Ruslan, 24, considers Vladimir Putin and the rest of those at the top unpatriotic.  “You can tell by their politics, by the pumping of resources, by the oligarchic structure of things, by the criminality,” he says.

Yet, he himself feels no urge to work for any “greater good” for Russia.  He is a programmer for Deutsche Telekom, with job security and a decent salary, and generally contents himself to armchair criticism.  “I don’t want to be the one to go to the barricades,” he admits.

While thousands of people their parents’ age left Russia for the opportunities of the west in the 1990s, dreams of immigration have become passé and uninteresting for this generation.

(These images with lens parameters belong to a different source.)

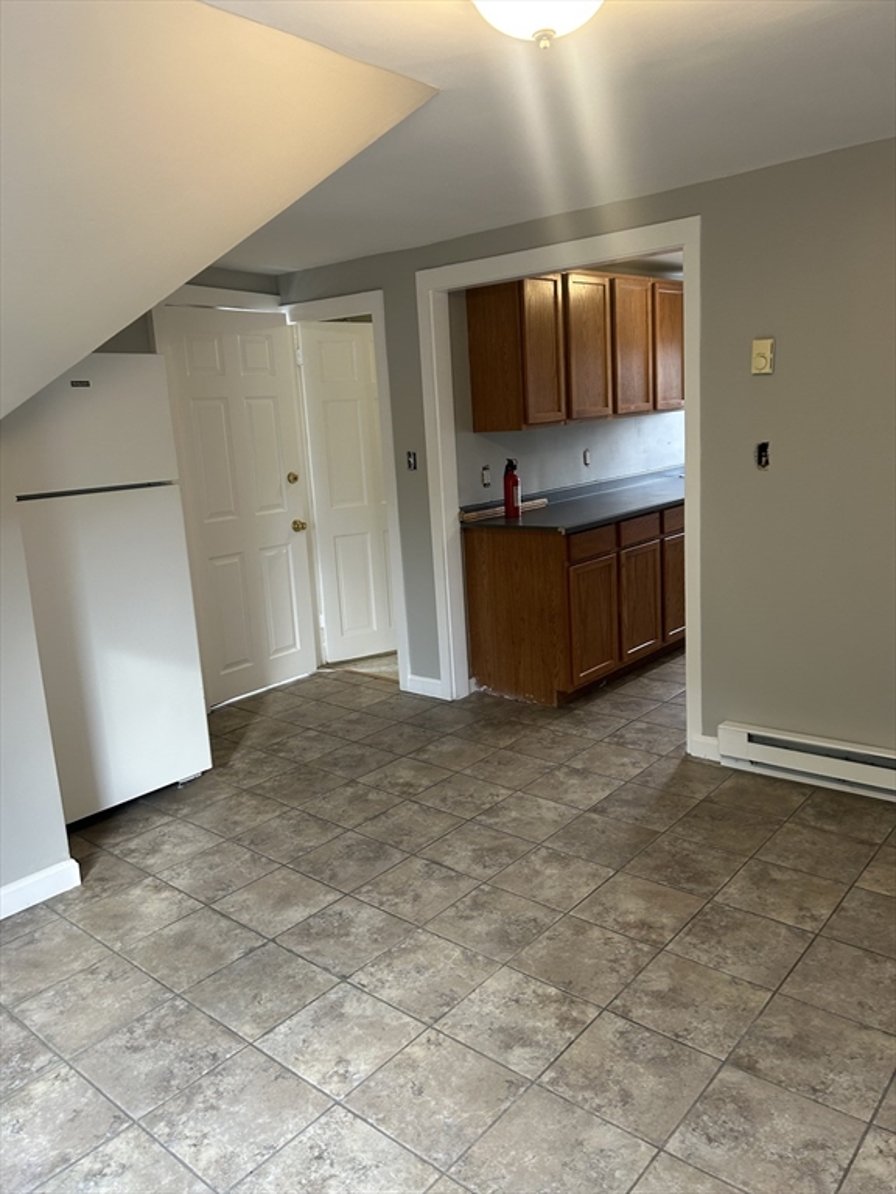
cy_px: 597
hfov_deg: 53.1
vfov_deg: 67.3
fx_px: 897
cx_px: 448
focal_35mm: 26
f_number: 1.5
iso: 100
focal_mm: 5.7
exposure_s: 1/60
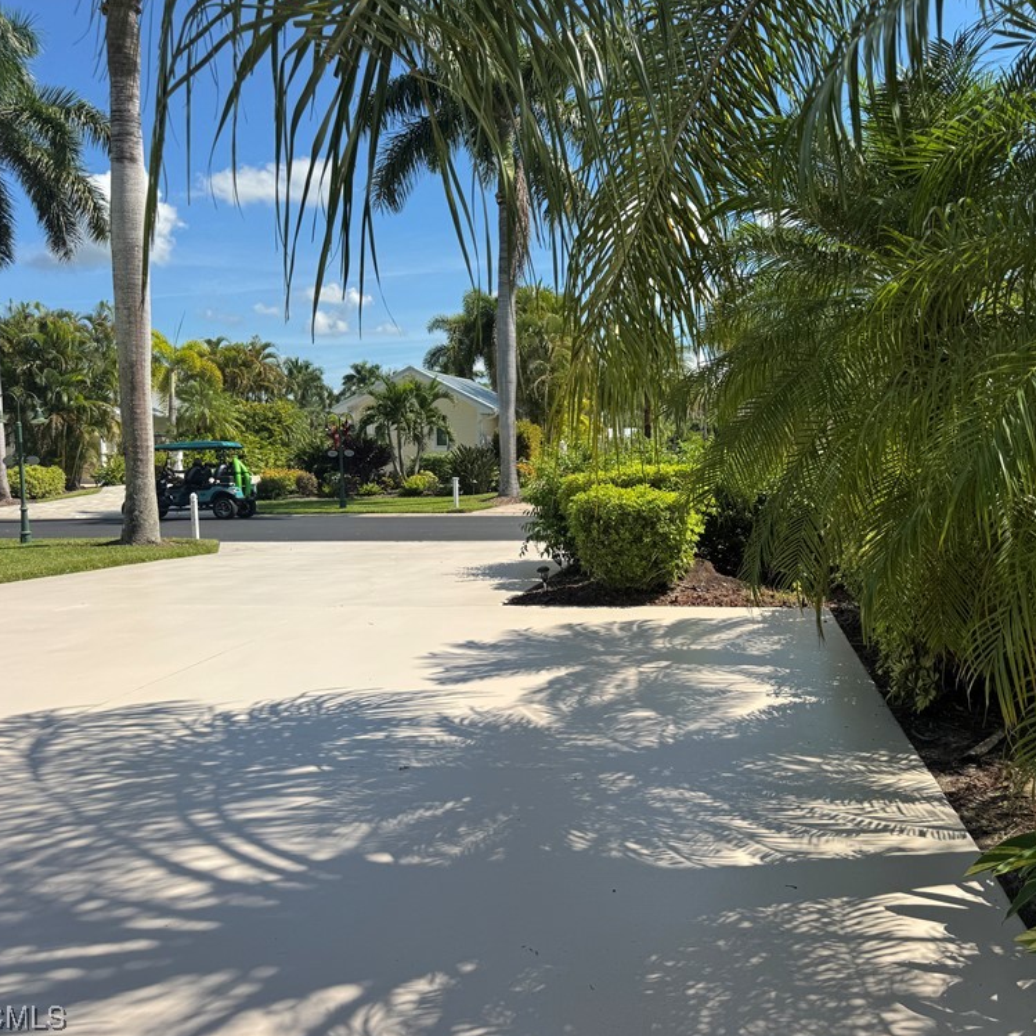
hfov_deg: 55.0
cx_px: 642
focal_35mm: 29
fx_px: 982
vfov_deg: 55.6
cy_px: 517
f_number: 1.78
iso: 80
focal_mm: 6.76
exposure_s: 1/4049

When asked “is anything wrong in Russia?” young people often respond “yes,” and blame politicians or more frequently the “Russian Mentality.”  But seldom do they cite personal difficulties or obstructions to self-realization. 

Mostly they are fine with their lives and simply not in the mood for revolutions or voting, or even staying informed.  They are interested in making money, traveling, learning, and rearing children.  Political discussions are better left to angry old ladies, state-sponsored TV stations, and the blogosphere.